There is food and water to keep me alive for months, maybe even a few years. But after several days inside I only feel worse. I can keep the creatures out, at least for a while, but I can’t take the agony of waiting. I’m going to leave. I have to. There are many cars to choose from out front, or in an adjacent parking lot, but I need more rest before I head back out. My hip is feeling better, but I can’t clear out the images frozen in my mind from the first day. At UNM, then with Jay and his wife, and then finally here at the Walmart. Did that all really happen in one day?
I’ve been at the Walmart for three days now, which has allowed me to plan ahead and create a plan of some sort to head out west. There’s no real reason for it, no guarantee that I’ll be any better off over there. But it’s a goal, something to keep me going.
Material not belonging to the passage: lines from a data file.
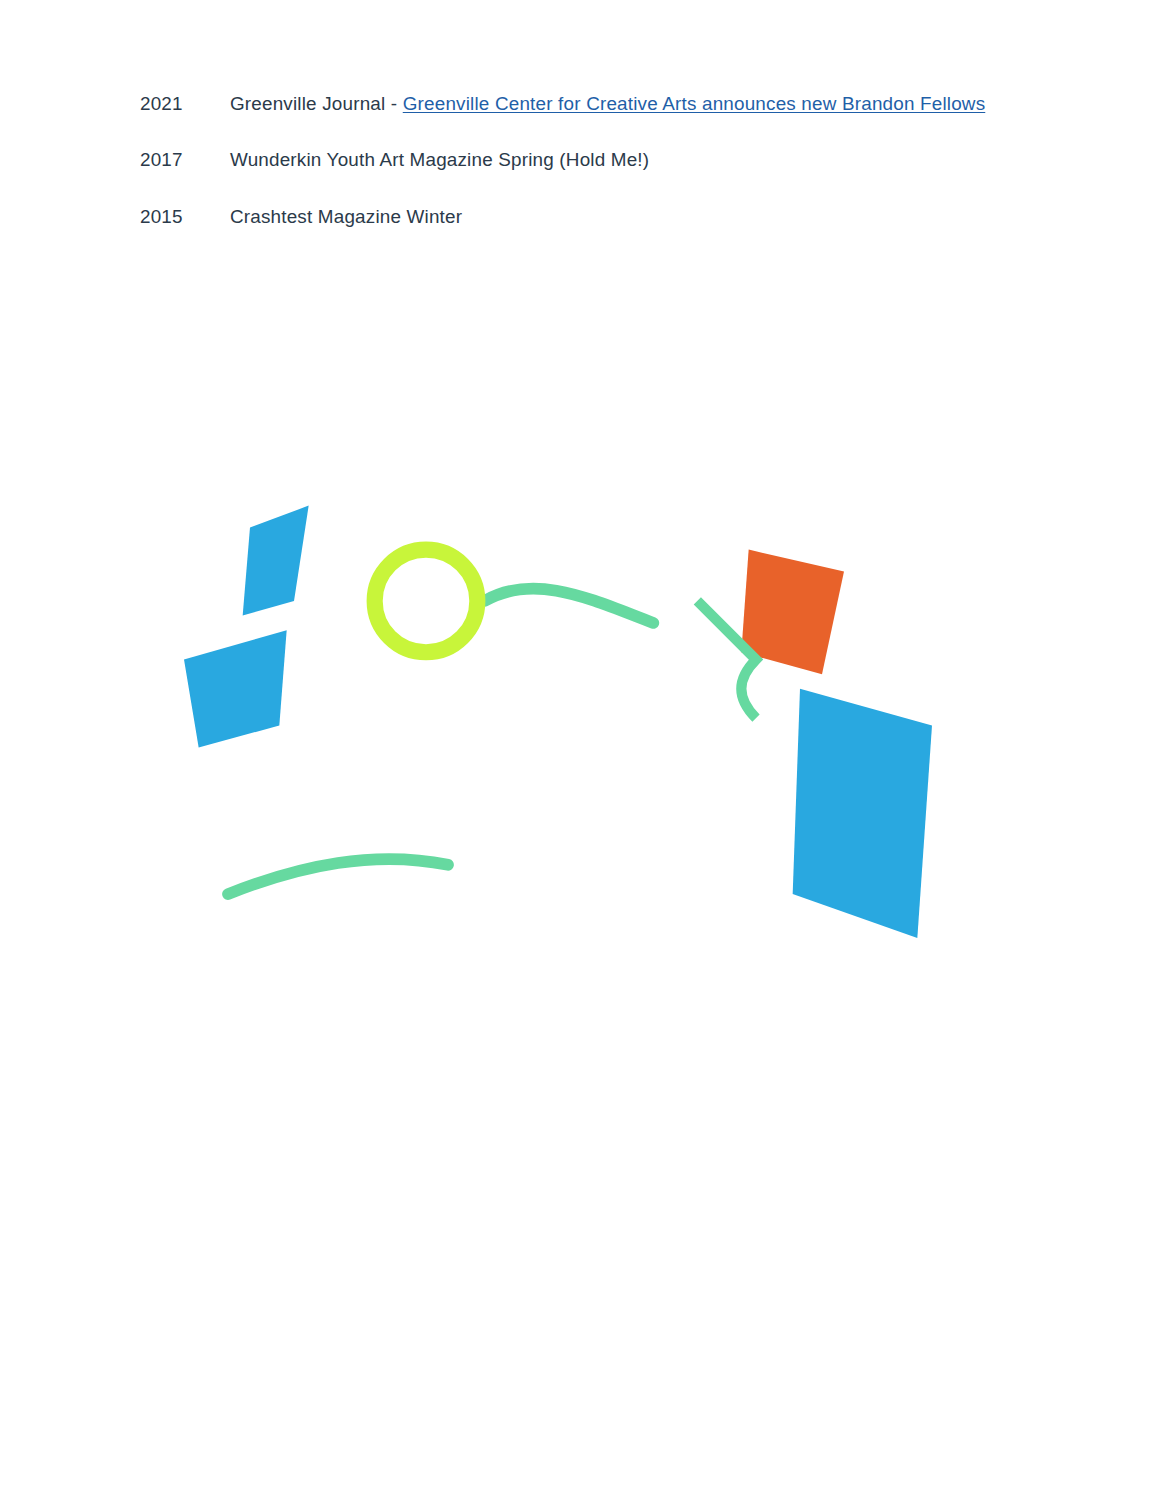2021 Greenville Journal - Greenville Center for Creative Arts announces new Brandon Fellows
2017 Wunderkin Youth Art Magazine Spring (Hold Me!)
2015 Crashtest Magazine Winter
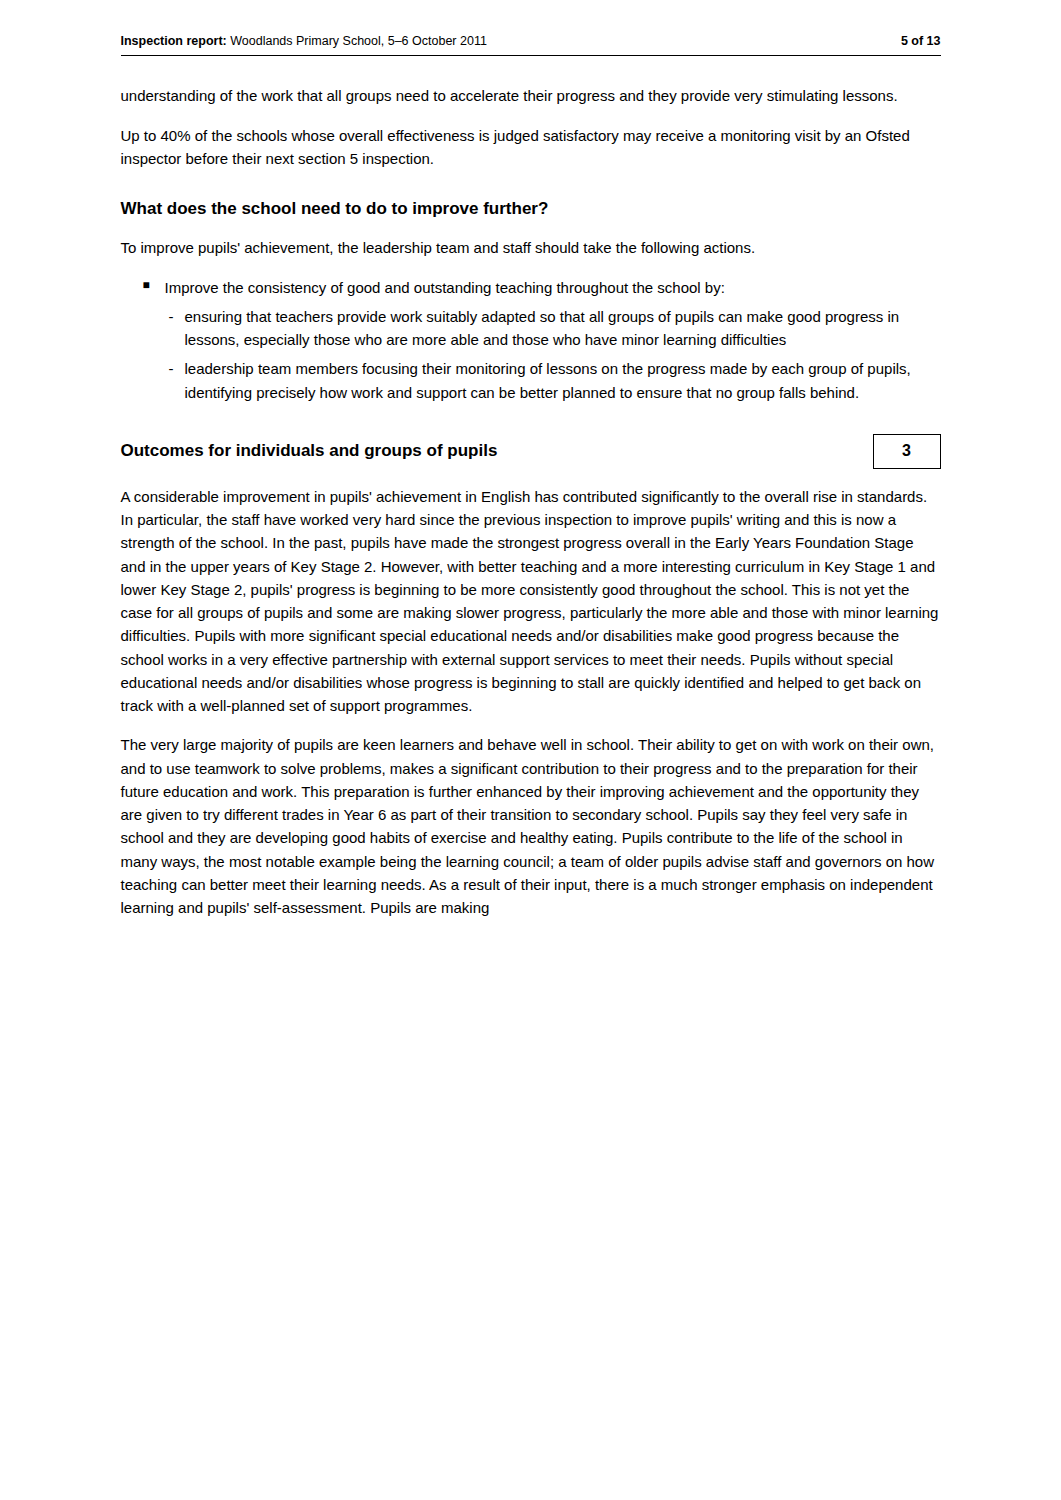Inspection report: Woodlands Primary School, 5–6 October 2011 5 of 13
understanding of the work that all groups need to accelerate their progress and they provide very stimulating lessons.
Up to 40% of the schools whose overall effectiveness is judged satisfactory may receive a monitoring visit by an Ofsted inspector before their next section 5 inspection.
What does the school need to do to improve further?
To improve pupils' achievement, the leadership team and staff should take the following actions.
Improve the consistency of good and outstanding teaching throughout the school by:
ensuring that teachers provide work suitably adapted so that all groups of pupils can make good progress in lessons, especially those who are more able and those who have minor learning difficulties
leadership team members focusing their monitoring of lessons on the progress made by each group of pupils, identifying precisely how work and support can be better planned to ensure that no group falls behind.
Outcomes for individuals and groups of pupils
3
A considerable improvement in pupils' achievement in English has contributed significantly to the overall rise in standards. In particular, the staff have worked very hard since the previous inspection to improve pupils' writing and this is now a strength of the school. In the past, pupils have made the strongest progress overall in the Early Years Foundation Stage and in the upper years of Key Stage 2. However, with better teaching and a more interesting curriculum in Key Stage 1 and lower Key Stage 2, pupils' progress is beginning to be more consistently good throughout the school. This is not yet the case for all groups of pupils and some are making slower progress, particularly the more able and those with minor learning difficulties. Pupils with more significant special educational needs and/or disabilities make good progress because the school works in a very effective partnership with external support services to meet their needs. Pupils without special educational needs and/or disabilities whose progress is beginning to stall are quickly identified and helped to get back on track with a well-planned set of support programmes.
The very large majority of pupils are keen learners and behave well in school. Their ability to get on with work on their own, and to use teamwork to solve problems, makes a significant contribution to their progress and to the preparation for their future education and work. This preparation is further enhanced by their improving achievement and the opportunity they are given to try different trades in Year 6 as part of their transition to secondary school. Pupils say they feel very safe in school and they are developing good habits of exercise and healthy eating. Pupils contribute to the life of the school in many ways, the most notable example being the learning council; a team of older pupils advise staff and governors on how teaching can better meet their learning needs. As a result of their input, there is a much stronger emphasis on independent learning and pupils' self-assessment. Pupils are making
I buried Jay on the other side of the parking lot with a brand new shovel from the garden center, and put the rings there with him, nestled tightly between his lifeless hands. I hardly got to know him, barely even spoke to him, really, but somehow I feel like we’ve known each other for some time. I have to remind myself that we were never friends. Maybe I thought so because we had something in common, the fact that we weren’t infected. Didn’t last long though, did it? my mind interjects. I gulp down the pollen and dried saliva collecting in my throat. I’m now a prisoner of my good fortune, and Jay is now free. Maybe even with his wife, too. I can find some comfort in that.
***
The approaching navy-blue car is a small Honda, and the driver pulls into the Walmart without braking, and when I see his face through the windshield, wide-eyed and panicked, I know something is wrong.
When he parks, he slams the door closed and looks around. Seeing me at the front, he races to the back of the pickup and begins to ramble.